Мы целуемся и ложимся на матрас.
– Я так рада, что ты вернулся. Я бесконечно по тебе тосковала, – шепчет она с закрытыми глазами и целует меня в шею.
В этот момент я страстно ее желаю. Я люблю ее. Но я знаю, что, пока мы еще не зашли слишком далеко, я должен ей кое-что рассказать.
– Как твое шоу? – спрашиваю я, чтобы оттянуть тот момент, когда мне придется рассказать ей то, что я должен рассказать.
– Великолепно.
– Тебе еще не надоели аплодисменты?
– Я предсказываю, что этого не произойдет, пока я жива.
– Я знаю, я слышал, как ты сказала это по телевизору.
– Тогда почему же ты спрашиваешь? – шепчет она, целуя меня.
– Чтобы оттянуть тот момент, когда мне придется кое-что тебе рассказать.
– О?
Мы сплелись в объятиях, и я думаю: а нужно ли вообще ей рассказывать об этом? Но я знаю, что я должен, поэтому неохотно отрываюсь от нее.

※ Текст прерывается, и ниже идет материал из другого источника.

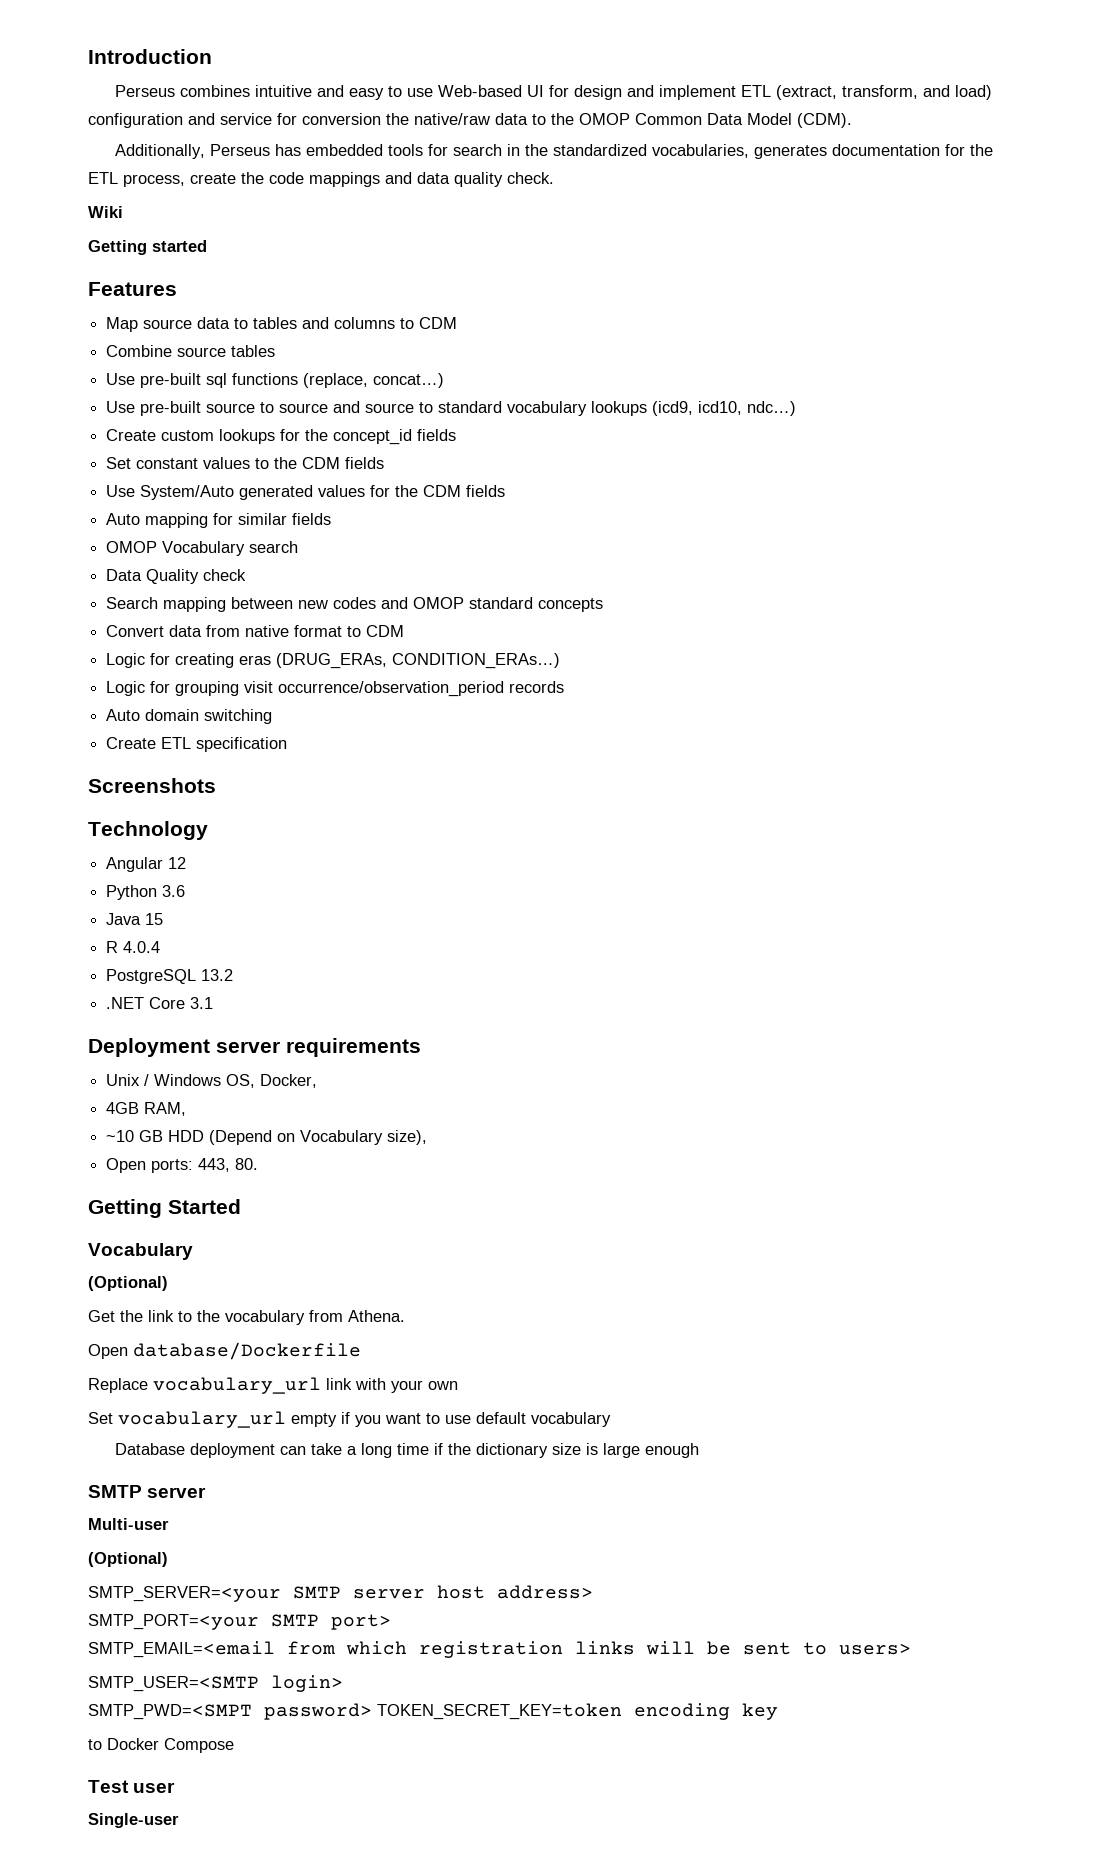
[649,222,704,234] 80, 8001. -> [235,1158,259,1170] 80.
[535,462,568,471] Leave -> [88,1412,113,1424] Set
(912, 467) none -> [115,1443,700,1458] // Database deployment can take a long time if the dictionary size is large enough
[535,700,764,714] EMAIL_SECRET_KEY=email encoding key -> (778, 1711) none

– Прежде чем мы продолжим, я должен кое-что тебе рассказать.
– Да, ты это уже говорил, бедный Джереми, бедный мистер Ацидофилус, – шутливо произносит она, гладя мои волосы.
Я снимаю ее руку со своих волос и сжимаю в ладонях. Я не должен отвлекаться.
– Когда я был за городом с Генриеттой, она была очень подавлена, – начинаю я. – Я думал, она никогда не оправится. Я пытался отвлечь ее и облегчить ее страдания всеми способами, которые только мог придумать. Ничего не помогало. Я почувствовал себя таким беспомощным, что в конце концов решил утешить ее более личным, интимным способом.